Please transcribe, exactly, the line that contains "pinky dip: (780, 680)" and every line after it to the end of the records, and nothing else.
***** Exercise material *****
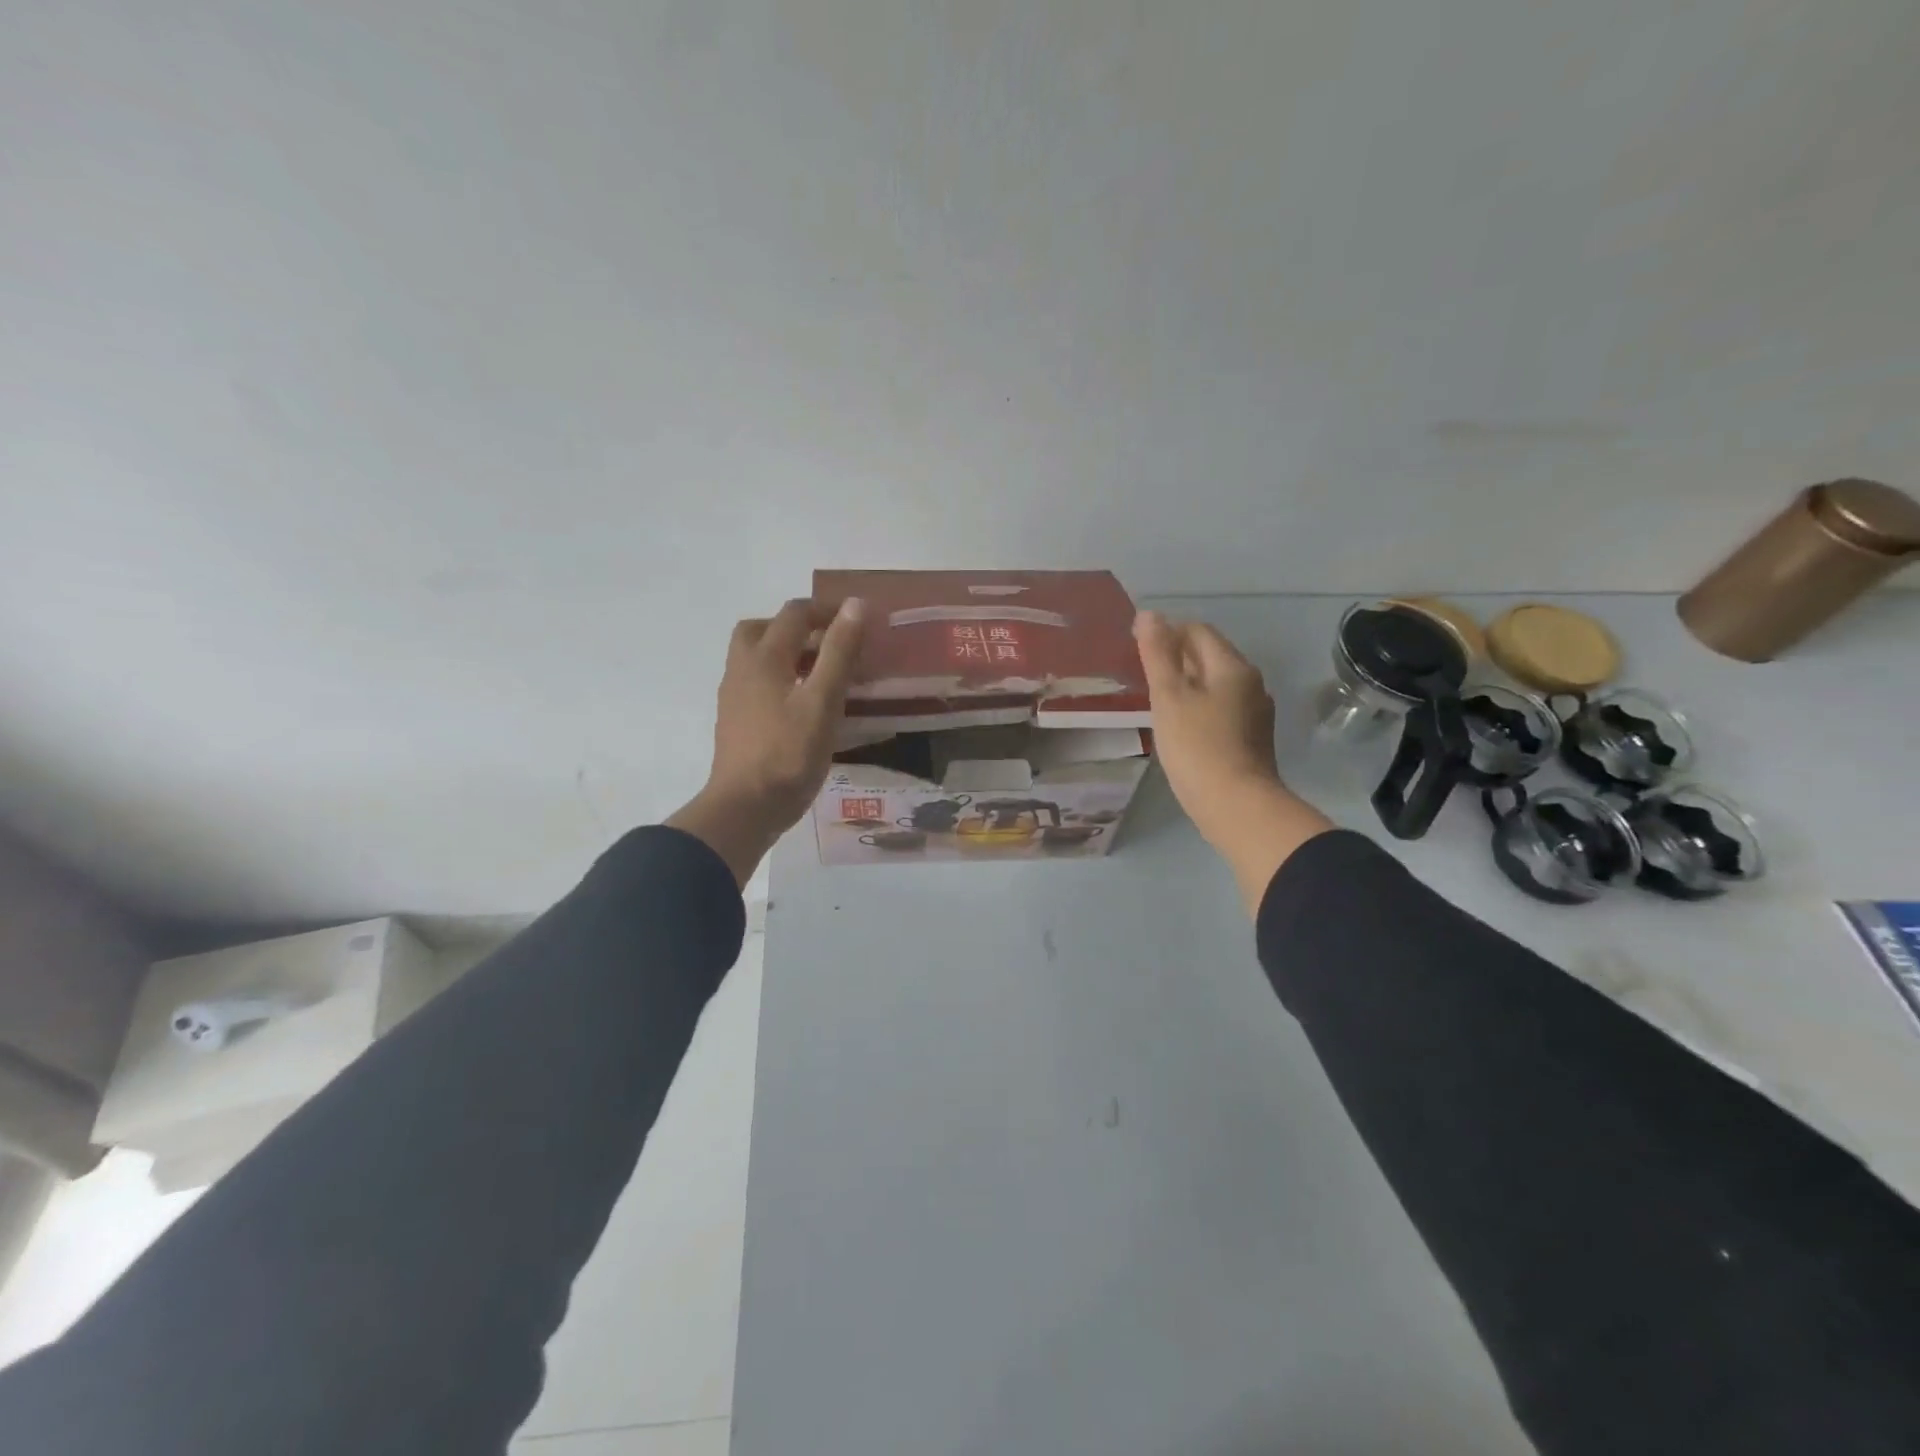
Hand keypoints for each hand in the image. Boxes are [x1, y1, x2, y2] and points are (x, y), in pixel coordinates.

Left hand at [667, 597, 866, 885]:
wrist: (744, 808)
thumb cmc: (788, 754)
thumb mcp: (823, 701)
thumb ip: (839, 652)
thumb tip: (855, 604)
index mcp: (764, 657)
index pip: (794, 614)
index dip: (827, 611)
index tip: (859, 624)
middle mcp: (742, 669)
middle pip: (763, 629)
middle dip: (798, 628)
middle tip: (831, 645)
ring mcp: (734, 697)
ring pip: (757, 658)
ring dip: (788, 654)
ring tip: (823, 675)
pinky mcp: (735, 722)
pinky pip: (757, 684)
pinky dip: (780, 680)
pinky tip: (804, 706)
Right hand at [1133, 610, 1332, 915]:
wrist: (1237, 806)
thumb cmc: (1197, 747)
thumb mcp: (1169, 697)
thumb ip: (1158, 654)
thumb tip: (1149, 615)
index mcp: (1232, 667)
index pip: (1198, 631)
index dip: (1167, 631)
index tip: (1137, 646)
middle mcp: (1250, 683)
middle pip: (1209, 656)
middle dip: (1177, 657)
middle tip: (1143, 674)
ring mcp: (1254, 712)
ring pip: (1216, 684)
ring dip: (1187, 684)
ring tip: (1157, 700)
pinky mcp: (1251, 738)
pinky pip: (1221, 709)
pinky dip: (1199, 707)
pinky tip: (1181, 726)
*****
Written solution:
pinky dip: (780, 680)
pinky tip: (804, 706)
Right hand at [1133, 610, 1332, 915]:
wrist: (1237, 806)
thumb cmc: (1197, 747)
thumb mcp: (1169, 697)
thumb ip: (1158, 654)
thumb tip: (1149, 615)
index mcp: (1232, 667)
index pip: (1198, 631)
index dip: (1167, 631)
index tip: (1137, 646)
middle mcp: (1250, 683)
middle pip: (1209, 656)
middle dip: (1177, 657)
middle tip: (1143, 674)
ring mcp: (1254, 712)
ring pip: (1216, 684)
ring dip: (1187, 684)
ring tip: (1157, 700)
pinky mcp: (1251, 738)
pinky pip: (1221, 709)
pinky dip: (1199, 707)
pinky tip: (1181, 726)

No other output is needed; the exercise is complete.